Extracted text:
--------------------

November 20, 2005
NYC Letter: A Few Appropriate Remarks
As patriotic* left-of-left-center** moderates† in Congress struggle to find the magic wording for "did our best/time's up/had enough" withdrawal legislation (HR 571 was defeated Friday, 403-3) to quit the fight for liberty in Iraq, it is well to remember that moderates do not accomplish great things. When they achieve, they achieve in moderation, which is to say, not too much.
And today's fainting moderates, once lifted from the floor, achieve, by design, ever so much less. Unless the measure is set very small, you would be forgiven if you thought they achieve nothing at all.
Yesterday one hundred forty-two years ago, an immoderate man was asked to make a few appropriate remarks at the consecration of America's bloodiest battlefield. He used the occasion to urge on more war, more sacrifice, till the bloody business of war achieved what moderation had failed to accomplish. Freedom and equality in freedom.

--------------------

Problem description: Retype the passage of the NYC letter between "Yesterday one hundred" and "equality in freedom.", inclusive.

Bounding boxes and keypoints
--------------------

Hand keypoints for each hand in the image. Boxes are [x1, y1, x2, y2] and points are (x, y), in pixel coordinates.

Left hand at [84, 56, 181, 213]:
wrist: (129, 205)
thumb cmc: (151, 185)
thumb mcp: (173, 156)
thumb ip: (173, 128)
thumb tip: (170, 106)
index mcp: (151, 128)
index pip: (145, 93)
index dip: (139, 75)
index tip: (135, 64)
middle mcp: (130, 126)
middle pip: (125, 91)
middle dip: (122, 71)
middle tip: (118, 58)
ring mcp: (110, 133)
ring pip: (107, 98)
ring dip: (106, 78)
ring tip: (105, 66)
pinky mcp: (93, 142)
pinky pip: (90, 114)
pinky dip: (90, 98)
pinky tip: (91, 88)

--------------------

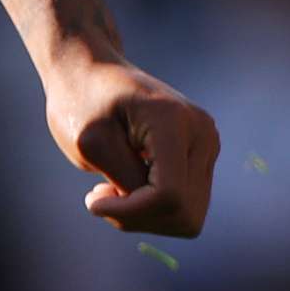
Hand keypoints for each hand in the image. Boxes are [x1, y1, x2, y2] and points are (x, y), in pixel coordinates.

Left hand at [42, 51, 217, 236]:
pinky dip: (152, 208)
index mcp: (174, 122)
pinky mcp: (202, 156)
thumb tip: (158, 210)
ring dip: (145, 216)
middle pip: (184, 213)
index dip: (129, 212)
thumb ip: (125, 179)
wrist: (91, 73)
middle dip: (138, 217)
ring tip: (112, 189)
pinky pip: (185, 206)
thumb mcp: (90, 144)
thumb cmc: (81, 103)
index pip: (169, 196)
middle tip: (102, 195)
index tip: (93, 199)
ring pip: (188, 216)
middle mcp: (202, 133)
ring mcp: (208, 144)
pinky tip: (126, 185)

--------------------

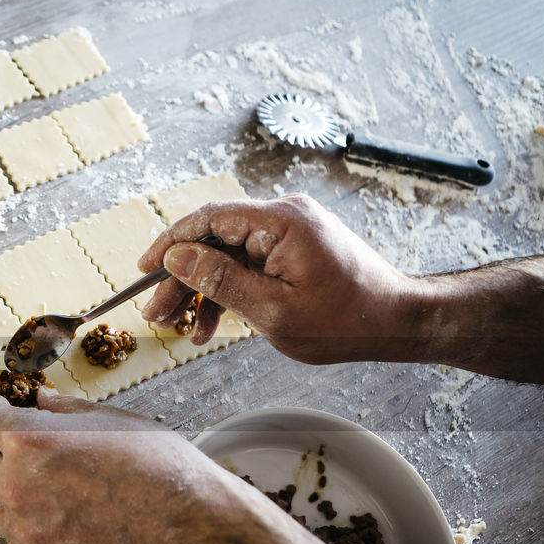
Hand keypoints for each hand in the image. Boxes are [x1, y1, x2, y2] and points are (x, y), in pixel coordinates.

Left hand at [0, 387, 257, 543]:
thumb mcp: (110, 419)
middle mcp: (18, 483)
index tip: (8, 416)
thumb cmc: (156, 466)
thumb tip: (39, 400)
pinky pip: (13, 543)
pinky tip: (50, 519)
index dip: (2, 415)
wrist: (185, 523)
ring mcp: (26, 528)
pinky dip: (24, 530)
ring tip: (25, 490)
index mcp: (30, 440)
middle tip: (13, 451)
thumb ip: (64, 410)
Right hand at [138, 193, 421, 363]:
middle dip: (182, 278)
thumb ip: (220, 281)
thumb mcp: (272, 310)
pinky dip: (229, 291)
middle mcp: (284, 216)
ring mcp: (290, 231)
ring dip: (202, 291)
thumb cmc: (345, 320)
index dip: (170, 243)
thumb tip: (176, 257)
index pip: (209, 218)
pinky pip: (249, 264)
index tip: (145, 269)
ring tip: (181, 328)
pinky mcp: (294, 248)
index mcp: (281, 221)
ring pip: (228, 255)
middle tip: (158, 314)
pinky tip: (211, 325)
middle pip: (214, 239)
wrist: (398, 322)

--------------------

Solved problem:
Yesterday one hundred forty-two years ago, an immoderate man was asked to make a few appropriate remarks at the consecration of America's bloodiest battlefield. He used the occasion to urge on more war, more sacrifice, till the bloody business of war achieved what moderation had failed to accomplish. Freedom and equality in freedom.